As the car descends, I say, “When the door opens, we can’t be standing on opposite sides of the elevator.”
He gives me a look but crosses the car. He holds out an arm for me to take. I loop my hand through and rest it on his forearm. Which—Jesus. That’s a big knot of muscle. I command myself not to squeeze.
Tucker’s arm is warm through the shirt. The same warmth rolls off his body next to mine. All that muscle must produce a lot of heat.
Maybe opposite sides of the elevator was a better idea.
We step out together.
My father and Nessa wave from a short distance away. On one side of my dad stands his mother, Grandma Lola, and on the other, my brother.
“Grandma!” I enfold her while she braces herself with one hand on the walker and pats my hair with the other.
“My Autumn,” she murmurs.
Grandma Lola is eighty. Her hair’s still peppered with black strands and her dark eyes are bright, but she’s definitely frailer than the last time I saw her. My heart hurts a little, and I regret not visiting her more often this last year.
When she frees me, I lunge for my brother. “Haru!”
My brother is five eleven, dark haired. Like Summer and me, he’s named for a season—in his case, the Japanese word for spring, in honor of our Japanese family on our dad’s side (our mom’s family is mostly Scottish).
He looks buffer than I remember and well rested, which was mostly not true of him in high school and college, when he went hard.
He graduated last year and lives with a bunch of friends in a house in San Francisco.
I haven’t seen him in way too long.
We hug.
“Hey, sis.”
“So glad you could be here. Grandma, Haru, this is—” I open my arm to include Tucker, hesitating because my dad and I didn’t talk about how we were going to play this around Haru. “Tucker,” I finish.
“Hello, Tucker,” my grandmother says, with only a faint whiff of cougar in the way her eyes scrape over him. “I’m Lola.”
“Hello, Ms. Lola,” Tucker says.
Nessa raises her eyebrows at me, impressed.
“Nice to meet you, Tucker,” my brother says, extending his hand.
“Did you get the helium tank?” I ask him.
“Who do you think I am?” He puts on a fake wounded expression, and I roll my eyes.
“And the troll dolls?”
“Three hundred,” he says proudly.
Tucker is staring at us both. “Haru is a prankster,” I explain.
“When we were little, he was always doing stuff like putting toothpaste in our Oreos and plastic wrapping doorways and putting fake spiders in the sink.
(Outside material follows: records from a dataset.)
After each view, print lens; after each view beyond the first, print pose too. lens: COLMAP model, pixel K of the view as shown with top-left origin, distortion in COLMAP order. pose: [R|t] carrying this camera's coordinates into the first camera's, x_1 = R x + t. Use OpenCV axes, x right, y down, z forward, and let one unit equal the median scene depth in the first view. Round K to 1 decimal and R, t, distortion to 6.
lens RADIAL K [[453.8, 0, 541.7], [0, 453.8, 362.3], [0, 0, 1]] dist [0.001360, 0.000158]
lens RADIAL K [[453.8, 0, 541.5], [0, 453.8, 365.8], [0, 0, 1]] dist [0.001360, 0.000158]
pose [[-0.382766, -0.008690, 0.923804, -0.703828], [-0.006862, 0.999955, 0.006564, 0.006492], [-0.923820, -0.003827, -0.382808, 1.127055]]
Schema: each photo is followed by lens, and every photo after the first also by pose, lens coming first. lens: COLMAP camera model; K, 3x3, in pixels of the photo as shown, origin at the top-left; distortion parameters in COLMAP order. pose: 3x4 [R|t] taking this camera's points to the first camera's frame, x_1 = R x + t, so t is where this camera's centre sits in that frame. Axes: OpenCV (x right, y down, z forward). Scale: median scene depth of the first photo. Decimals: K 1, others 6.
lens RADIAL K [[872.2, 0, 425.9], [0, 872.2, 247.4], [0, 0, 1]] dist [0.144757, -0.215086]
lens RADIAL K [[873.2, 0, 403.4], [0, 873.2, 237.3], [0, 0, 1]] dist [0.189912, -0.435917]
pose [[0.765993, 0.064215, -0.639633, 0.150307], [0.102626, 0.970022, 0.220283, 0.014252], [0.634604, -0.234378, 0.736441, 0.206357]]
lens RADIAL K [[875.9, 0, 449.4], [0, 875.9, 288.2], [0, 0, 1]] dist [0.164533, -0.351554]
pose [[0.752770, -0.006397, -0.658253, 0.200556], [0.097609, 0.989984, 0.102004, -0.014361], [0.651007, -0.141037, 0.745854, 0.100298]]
Hanna decided that the best way to keep him from causing trouble at the wedding was to put him in charge of sanctioned pranks.” I give him a hard look.
“Sanctioned pranks only,” I say. “If anything happens at this wedding that isn’t on script, and if I find out you’re responsible… ” I threaten.
He gets a little paler. “I’m not going to risk making Summer cry at her own wedding.”
He’s referring to an incident where he made a fake cake for Summer’s fifteenth birthday. She was so touched that he had baked for her…until she realized it was literal kitchen sponges and Play-Doh frosting. She cried. Haru, in fairness, cried, too.
He’s been a little more cautious since then.
“Summer’s still not here?” I ask.
“Any minute now,” my dad says.
“Auuutuummn!” a voice trills, and suddenly I am wrapped up in the strawberry scent of my baby sister, who is planting kisses all over my face and squeezing most of the breath out of my body.
“Summer!” I squeeze back. “You’re here!”